▸ **ACTION ITEM**
Count the lines in the entries below that contain the word "points", and reply with only that number.

____

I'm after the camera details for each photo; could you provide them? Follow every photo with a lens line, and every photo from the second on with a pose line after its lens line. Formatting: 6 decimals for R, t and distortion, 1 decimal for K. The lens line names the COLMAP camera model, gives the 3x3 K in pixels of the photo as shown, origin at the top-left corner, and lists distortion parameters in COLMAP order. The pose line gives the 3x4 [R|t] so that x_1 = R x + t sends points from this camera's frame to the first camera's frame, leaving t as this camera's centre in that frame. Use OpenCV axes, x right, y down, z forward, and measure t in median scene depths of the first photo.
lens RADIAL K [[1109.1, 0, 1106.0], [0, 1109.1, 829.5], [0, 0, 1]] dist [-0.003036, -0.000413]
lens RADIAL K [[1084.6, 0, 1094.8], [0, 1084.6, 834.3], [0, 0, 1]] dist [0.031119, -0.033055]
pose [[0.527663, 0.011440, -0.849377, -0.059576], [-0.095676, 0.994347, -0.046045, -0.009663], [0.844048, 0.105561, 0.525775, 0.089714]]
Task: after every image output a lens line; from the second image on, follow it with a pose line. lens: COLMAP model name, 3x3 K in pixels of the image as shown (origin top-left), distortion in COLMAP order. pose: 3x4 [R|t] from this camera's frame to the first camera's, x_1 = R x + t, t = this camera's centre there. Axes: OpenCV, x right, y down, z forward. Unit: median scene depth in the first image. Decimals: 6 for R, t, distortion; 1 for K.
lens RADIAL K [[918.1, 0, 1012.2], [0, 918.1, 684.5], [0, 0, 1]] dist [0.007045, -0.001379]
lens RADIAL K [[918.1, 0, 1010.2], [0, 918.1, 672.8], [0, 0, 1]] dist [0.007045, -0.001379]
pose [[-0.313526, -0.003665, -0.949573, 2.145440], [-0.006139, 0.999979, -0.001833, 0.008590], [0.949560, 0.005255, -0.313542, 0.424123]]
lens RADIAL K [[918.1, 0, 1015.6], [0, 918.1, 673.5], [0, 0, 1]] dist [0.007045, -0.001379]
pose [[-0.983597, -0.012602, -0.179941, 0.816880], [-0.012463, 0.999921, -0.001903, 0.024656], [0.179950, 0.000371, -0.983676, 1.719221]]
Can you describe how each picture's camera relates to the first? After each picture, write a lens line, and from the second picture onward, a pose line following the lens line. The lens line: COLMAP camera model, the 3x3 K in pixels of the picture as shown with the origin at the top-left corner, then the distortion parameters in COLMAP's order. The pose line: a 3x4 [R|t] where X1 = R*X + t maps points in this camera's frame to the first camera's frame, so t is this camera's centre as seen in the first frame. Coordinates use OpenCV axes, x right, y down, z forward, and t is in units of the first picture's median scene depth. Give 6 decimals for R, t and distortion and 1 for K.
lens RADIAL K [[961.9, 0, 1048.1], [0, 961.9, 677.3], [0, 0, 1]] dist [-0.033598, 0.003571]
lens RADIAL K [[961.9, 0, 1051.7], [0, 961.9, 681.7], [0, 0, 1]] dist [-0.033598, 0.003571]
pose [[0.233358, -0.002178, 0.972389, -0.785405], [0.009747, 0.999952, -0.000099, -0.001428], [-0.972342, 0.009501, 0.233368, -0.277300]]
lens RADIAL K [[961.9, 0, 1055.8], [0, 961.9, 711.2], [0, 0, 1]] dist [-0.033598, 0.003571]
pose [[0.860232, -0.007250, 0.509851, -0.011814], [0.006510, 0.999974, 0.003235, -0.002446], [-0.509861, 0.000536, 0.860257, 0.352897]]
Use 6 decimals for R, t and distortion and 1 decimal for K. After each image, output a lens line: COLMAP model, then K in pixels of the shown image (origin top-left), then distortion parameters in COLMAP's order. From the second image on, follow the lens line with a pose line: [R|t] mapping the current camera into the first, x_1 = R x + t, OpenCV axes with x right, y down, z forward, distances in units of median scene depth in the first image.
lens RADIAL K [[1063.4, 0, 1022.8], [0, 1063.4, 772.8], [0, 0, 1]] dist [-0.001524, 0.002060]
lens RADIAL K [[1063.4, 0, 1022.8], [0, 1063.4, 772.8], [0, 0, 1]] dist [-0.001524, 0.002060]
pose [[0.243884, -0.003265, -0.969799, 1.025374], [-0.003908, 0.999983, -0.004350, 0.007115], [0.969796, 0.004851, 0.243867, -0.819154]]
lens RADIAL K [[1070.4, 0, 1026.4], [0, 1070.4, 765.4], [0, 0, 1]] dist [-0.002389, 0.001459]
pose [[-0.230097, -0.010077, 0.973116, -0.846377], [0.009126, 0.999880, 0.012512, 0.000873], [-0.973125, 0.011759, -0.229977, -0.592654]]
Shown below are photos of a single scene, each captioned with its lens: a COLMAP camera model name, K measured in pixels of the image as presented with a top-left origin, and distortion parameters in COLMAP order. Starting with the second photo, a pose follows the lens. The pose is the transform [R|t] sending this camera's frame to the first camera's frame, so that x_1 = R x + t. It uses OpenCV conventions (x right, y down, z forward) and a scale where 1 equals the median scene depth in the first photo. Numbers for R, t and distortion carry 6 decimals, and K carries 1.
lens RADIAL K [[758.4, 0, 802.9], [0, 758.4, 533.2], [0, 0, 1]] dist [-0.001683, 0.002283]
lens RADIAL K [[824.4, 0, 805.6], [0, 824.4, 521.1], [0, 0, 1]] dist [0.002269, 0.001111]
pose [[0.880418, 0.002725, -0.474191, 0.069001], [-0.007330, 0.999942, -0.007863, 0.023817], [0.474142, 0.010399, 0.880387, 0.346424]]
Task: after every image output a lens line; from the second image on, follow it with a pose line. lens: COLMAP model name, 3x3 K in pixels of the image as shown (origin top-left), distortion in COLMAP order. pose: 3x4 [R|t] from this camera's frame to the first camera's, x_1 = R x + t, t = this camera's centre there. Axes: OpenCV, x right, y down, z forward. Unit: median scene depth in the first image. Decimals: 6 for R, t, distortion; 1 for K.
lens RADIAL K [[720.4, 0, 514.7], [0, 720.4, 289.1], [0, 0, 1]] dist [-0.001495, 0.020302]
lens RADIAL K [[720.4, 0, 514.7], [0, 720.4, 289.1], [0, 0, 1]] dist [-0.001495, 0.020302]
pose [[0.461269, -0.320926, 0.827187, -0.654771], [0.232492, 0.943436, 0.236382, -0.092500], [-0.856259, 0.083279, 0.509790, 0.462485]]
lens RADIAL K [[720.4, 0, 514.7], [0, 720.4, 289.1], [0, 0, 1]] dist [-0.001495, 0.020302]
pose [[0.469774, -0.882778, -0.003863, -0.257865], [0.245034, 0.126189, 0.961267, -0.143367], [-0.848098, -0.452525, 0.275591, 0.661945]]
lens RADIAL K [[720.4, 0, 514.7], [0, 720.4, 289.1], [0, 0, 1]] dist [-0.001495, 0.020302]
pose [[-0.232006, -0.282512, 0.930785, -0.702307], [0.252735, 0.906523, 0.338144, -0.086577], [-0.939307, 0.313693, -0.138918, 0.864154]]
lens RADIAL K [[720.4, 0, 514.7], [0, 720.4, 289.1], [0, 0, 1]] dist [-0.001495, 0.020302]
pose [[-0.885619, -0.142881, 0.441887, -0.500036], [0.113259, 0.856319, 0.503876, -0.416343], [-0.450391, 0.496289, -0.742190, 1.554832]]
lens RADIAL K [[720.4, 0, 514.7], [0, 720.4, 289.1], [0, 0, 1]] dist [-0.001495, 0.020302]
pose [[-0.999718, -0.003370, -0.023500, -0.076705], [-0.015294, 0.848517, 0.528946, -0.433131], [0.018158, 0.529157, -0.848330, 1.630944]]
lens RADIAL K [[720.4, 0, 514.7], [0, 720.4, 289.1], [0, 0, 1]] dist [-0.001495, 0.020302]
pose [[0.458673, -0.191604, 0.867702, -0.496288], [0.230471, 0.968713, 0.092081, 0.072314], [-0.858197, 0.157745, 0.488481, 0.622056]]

____

▸ **EXERCISE RESULT**
2